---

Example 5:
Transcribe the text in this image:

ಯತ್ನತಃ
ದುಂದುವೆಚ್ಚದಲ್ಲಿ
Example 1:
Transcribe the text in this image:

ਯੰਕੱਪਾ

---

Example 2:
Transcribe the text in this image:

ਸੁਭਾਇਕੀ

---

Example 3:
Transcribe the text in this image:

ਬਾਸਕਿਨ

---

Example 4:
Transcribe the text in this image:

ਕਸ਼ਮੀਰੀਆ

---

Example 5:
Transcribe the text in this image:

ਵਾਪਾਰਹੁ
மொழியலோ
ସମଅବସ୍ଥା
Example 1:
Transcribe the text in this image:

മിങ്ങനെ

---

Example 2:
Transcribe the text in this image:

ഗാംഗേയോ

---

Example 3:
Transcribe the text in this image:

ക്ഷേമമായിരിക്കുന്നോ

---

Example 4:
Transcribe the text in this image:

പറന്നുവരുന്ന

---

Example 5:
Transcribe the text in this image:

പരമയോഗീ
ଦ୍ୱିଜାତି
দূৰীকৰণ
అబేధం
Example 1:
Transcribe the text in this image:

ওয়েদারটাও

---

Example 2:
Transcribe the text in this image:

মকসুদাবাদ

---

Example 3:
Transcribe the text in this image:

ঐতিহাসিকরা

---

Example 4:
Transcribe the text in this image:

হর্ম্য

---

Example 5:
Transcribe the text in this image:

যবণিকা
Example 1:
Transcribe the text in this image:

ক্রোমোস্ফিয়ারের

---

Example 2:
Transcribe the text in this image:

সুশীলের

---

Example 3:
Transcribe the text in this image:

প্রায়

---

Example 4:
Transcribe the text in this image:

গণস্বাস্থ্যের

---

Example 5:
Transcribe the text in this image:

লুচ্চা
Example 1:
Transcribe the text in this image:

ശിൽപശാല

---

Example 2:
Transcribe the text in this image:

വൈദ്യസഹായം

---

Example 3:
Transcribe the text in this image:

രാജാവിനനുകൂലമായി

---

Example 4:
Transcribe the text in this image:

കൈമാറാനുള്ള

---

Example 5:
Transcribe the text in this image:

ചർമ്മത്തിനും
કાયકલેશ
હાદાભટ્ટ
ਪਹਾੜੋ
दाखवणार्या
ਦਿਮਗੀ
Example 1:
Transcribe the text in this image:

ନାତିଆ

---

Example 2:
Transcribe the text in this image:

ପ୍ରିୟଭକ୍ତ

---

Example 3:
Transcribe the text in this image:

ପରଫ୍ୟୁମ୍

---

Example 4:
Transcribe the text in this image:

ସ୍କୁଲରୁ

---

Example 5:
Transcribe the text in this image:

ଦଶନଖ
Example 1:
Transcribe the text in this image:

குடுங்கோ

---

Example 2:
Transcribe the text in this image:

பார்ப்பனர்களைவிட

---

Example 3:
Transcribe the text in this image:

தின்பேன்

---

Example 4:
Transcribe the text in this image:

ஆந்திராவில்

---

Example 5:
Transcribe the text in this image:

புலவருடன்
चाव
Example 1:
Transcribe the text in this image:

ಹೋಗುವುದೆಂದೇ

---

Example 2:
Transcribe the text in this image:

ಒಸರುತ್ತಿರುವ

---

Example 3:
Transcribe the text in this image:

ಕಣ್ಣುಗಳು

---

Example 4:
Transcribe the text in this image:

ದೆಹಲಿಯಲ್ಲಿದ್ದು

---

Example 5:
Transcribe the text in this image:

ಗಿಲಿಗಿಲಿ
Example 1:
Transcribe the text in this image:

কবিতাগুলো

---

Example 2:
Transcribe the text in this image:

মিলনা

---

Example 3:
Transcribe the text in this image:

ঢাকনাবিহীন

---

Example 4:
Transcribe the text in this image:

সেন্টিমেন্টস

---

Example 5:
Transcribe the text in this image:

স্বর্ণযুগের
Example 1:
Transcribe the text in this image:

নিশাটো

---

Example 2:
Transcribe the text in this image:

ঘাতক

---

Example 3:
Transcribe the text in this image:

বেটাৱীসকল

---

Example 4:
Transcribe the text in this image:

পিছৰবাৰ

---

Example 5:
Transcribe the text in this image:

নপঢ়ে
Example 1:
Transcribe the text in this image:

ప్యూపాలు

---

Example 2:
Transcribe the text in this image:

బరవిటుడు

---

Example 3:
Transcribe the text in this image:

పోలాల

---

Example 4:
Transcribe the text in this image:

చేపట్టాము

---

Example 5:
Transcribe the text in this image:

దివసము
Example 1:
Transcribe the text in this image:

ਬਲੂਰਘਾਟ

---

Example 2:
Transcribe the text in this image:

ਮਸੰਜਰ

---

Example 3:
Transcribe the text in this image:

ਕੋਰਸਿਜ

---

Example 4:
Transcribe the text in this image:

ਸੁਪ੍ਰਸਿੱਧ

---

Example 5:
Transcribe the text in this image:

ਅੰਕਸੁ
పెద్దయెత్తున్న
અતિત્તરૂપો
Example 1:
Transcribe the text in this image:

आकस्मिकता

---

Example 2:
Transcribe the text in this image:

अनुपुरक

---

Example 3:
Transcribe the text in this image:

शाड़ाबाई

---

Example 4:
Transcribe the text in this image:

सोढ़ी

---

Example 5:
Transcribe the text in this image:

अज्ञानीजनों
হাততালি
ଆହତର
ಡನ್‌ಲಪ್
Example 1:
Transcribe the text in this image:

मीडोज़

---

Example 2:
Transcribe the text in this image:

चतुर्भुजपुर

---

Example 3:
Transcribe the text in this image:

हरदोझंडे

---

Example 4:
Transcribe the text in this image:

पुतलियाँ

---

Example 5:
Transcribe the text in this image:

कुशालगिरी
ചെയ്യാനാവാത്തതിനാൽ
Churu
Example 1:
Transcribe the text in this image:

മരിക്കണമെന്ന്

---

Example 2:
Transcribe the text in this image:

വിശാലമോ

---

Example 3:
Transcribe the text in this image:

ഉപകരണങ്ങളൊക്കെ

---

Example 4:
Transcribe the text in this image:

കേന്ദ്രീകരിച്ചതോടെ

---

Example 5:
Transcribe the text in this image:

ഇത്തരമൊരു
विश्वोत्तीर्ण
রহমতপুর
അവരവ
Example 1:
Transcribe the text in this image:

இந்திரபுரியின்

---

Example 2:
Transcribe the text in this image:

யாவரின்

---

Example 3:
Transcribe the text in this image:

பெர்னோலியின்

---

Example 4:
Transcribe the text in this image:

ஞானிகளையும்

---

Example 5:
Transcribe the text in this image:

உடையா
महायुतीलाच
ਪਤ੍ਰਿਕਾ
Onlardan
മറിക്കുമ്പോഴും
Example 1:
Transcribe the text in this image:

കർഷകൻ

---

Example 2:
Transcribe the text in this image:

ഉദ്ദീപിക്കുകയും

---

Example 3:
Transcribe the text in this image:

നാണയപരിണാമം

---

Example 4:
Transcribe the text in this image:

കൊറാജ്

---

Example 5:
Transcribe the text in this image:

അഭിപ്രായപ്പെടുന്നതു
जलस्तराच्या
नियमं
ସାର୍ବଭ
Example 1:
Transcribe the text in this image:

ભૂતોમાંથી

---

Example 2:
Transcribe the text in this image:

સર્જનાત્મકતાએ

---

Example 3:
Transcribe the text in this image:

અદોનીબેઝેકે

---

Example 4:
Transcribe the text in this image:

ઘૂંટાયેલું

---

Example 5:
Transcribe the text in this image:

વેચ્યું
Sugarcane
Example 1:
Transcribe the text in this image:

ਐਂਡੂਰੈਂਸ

* What this task involves
Start to finish, copy the records above with no differences.

* Task solution
---

Example 5:
Transcribe the text in this image:

ಯತ್ನತಃ
ದುಂದುವೆಚ್ಚದಲ್ಲಿ
Example 1:
Transcribe the text in this image:

ਯੰਕੱਪਾ

---

Example 2:
Transcribe the text in this image:

ਸੁਭਾਇਕੀ

---

Example 3:
Transcribe the text in this image:

ਬਾਸਕਿਨ

---

Example 4:
Transcribe the text in this image:

ਕਸ਼ਮੀਰੀਆ

---

Example 5:
Transcribe the text in this image:

ਵਾਪਾਰਹੁ
மொழியலோ
ସମଅବସ୍ଥା
Example 1:
Transcribe the text in this image:

മിങ്ങനെ

---

Example 2:
Transcribe the text in this image:

ഗാംഗേയോ

---

Example 3:
Transcribe the text in this image:

ക്ഷേമമായിരിക്കുന്നോ

---

Example 4:
Transcribe the text in this image:

പറന്നുവരുന്ന

---

Example 5:
Transcribe the text in this image:

പരമയോഗീ
ଦ୍ୱିଜାତି
দূৰীকৰণ
అబేధం
Example 1:
Transcribe the text in this image:

ওয়েদারটাও

---

Example 2:
Transcribe the text in this image:

মকসুদাবাদ

---

Example 3:
Transcribe the text in this image:

ঐতিহাসিকরা

---

Example 4:
Transcribe the text in this image:

হর্ম্য

---

Example 5:
Transcribe the text in this image:

যবণিকা
Example 1:
Transcribe the text in this image:

ক্রোমোস্ফিয়ারের

---

Example 2:
Transcribe the text in this image:

সুশীলের

---

Example 3:
Transcribe the text in this image:

প্রায়

---

Example 4:
Transcribe the text in this image:

গণস্বাস্থ্যের

---

Example 5:
Transcribe the text in this image:

লুচ্চা
Example 1:
Transcribe the text in this image:

ശിൽപശാല

---

Example 2:
Transcribe the text in this image:

വൈദ്യസഹായം

---

Example 3:
Transcribe the text in this image:

രാജാവിനനുകൂലമായി

---

Example 4:
Transcribe the text in this image:

കൈമാറാനുള്ള

---

Example 5:
Transcribe the text in this image:

ചർമ്മത്തിനും
કાયકલેશ
હાદાભટ્ટ
ਪਹਾੜੋ
दाखवणार्या
ਦਿਮਗੀ
Example 1:
Transcribe the text in this image:

ନାତିଆ

---

Example 2:
Transcribe the text in this image:

ପ୍ରିୟଭକ୍ତ

---

Example 3:
Transcribe the text in this image:

ପରଫ୍ୟୁମ୍

---

Example 4:
Transcribe the text in this image:

ସ୍କୁଲରୁ

---

Example 5:
Transcribe the text in this image:

ଦଶନଖ
Example 1:
Transcribe the text in this image:

குடுங்கோ

---

Example 2:
Transcribe the text in this image:

பார்ப்பனர்களைவிட

---

Example 3:
Transcribe the text in this image:

தின்பேன்

---

Example 4:
Transcribe the text in this image:

ஆந்திராவில்

---

Example 5:
Transcribe the text in this image:

புலவருடன்
चाव
Example 1:
Transcribe the text in this image:

ಹೋಗುವುದೆಂದೇ

---

Example 2:
Transcribe the text in this image:

ಒಸರುತ್ತಿರುವ

---

Example 3:
Transcribe the text in this image:

ಕಣ್ಣುಗಳು

---

Example 4:
Transcribe the text in this image:

ದೆಹಲಿಯಲ್ಲಿದ್ದು

---

Example 5:
Transcribe the text in this image:

ಗಿಲಿಗಿಲಿ
Example 1:
Transcribe the text in this image:

কবিতাগুলো

---

Example 2:
Transcribe the text in this image:

মিলনা

---

Example 3:
Transcribe the text in this image:

ঢাকনাবিহীন

---

Example 4:
Transcribe the text in this image:

সেন্টিমেন্টস

---

Example 5:
Transcribe the text in this image:

স্বর্ণযুগের
Example 1:
Transcribe the text in this image:

নিশাটো

---

Example 2:
Transcribe the text in this image:

ঘাতক

---

Example 3:
Transcribe the text in this image:

বেটাৱীসকল

---

Example 4:
Transcribe the text in this image:

পিছৰবাৰ

---

Example 5:
Transcribe the text in this image:

নপঢ়ে
Example 1:
Transcribe the text in this image:

ప్యూపాలు

---

Example 2:
Transcribe the text in this image:

బరవిటుడు

---

Example 3:
Transcribe the text in this image:

పోలాల

---

Example 4:
Transcribe the text in this image:

చేపట్టాము

---

Example 5:
Transcribe the text in this image:

దివసము
Example 1:
Transcribe the text in this image:

ਬਲੂਰਘਾਟ

---

Example 2:
Transcribe the text in this image:

ਮਸੰਜਰ

---

Example 3:
Transcribe the text in this image:

ਕੋਰਸਿਜ

---

Example 4:
Transcribe the text in this image:

ਸੁਪ੍ਰਸਿੱਧ

---

Example 5:
Transcribe the text in this image:

ਅੰਕਸੁ
పెద్దయెత్తున్న
અતિત્તરૂપો
Example 1:
Transcribe the text in this image:

आकस्मिकता

---

Example 2:
Transcribe the text in this image:

अनुपुरक

---

Example 3:
Transcribe the text in this image:

शाड़ाबाई

---

Example 4:
Transcribe the text in this image:

सोढ़ी

---

Example 5:
Transcribe the text in this image:

अज्ञानीजनों
হাততালি
ଆହତର
ಡನ್‌ಲಪ್
Example 1:
Transcribe the text in this image:

मीडोज़

---

Example 2:
Transcribe the text in this image:

चतुर्भुजपुर

---

Example 3:
Transcribe the text in this image:

हरदोझंडे

---

Example 4:
Transcribe the text in this image:

पुतलियाँ

---

Example 5:
Transcribe the text in this image:

कुशालगिरी
ചെയ്യാനാവാത്തതിനാൽ
Churu
Example 1:
Transcribe the text in this image:

മരിക്കണമെന്ന്

---

Example 2:
Transcribe the text in this image:

വിശാലമോ

---

Example 3:
Transcribe the text in this image:

ഉപകരണങ്ങളൊക്കെ

---

Example 4:
Transcribe the text in this image:

കേന്ദ്രീകരിച്ചതോടെ

---

Example 5:
Transcribe the text in this image:

ഇത്തരമൊരു
विश्वोत्तीर्ण
রহমতপুর
അവരവ
Example 1:
Transcribe the text in this image:

இந்திரபுரியின்

---

Example 2:
Transcribe the text in this image:

யாவரின்

---

Example 3:
Transcribe the text in this image:

பெர்னோலியின்

---

Example 4:
Transcribe the text in this image:

ஞானிகளையும்

---

Example 5:
Transcribe the text in this image:

உடையா
महायुतीलाच
ਪਤ੍ਰਿਕਾ
Onlardan
മറിക്കുമ്പോഴും
Example 1:
Transcribe the text in this image:

കർഷകൻ

---

Example 2:
Transcribe the text in this image:

ഉദ്ദീപിക്കുകയും

---

Example 3:
Transcribe the text in this image:

നാണയപരിണാമം

---

Example 4:
Transcribe the text in this image:

കൊറാജ്

---

Example 5:
Transcribe the text in this image:

അഭിപ്രായപ്പെടുന്നതു
जलस्तराच्या
नियमं
ସାର୍ବଭ
Example 1:
Transcribe the text in this image:

ભૂતોમાંથી

---

Example 2:
Transcribe the text in this image:

સર્જનાત્મકતાએ

---

Example 3:
Transcribe the text in this image:

અદોનીબેઝેકે

---

Example 4:
Transcribe the text in this image:

ઘૂંટાયેલું

---

Example 5:
Transcribe the text in this image:

વેચ્યું
Sugarcane
Example 1:
Transcribe the text in this image:

ਐਂਡੂਰੈਂਸ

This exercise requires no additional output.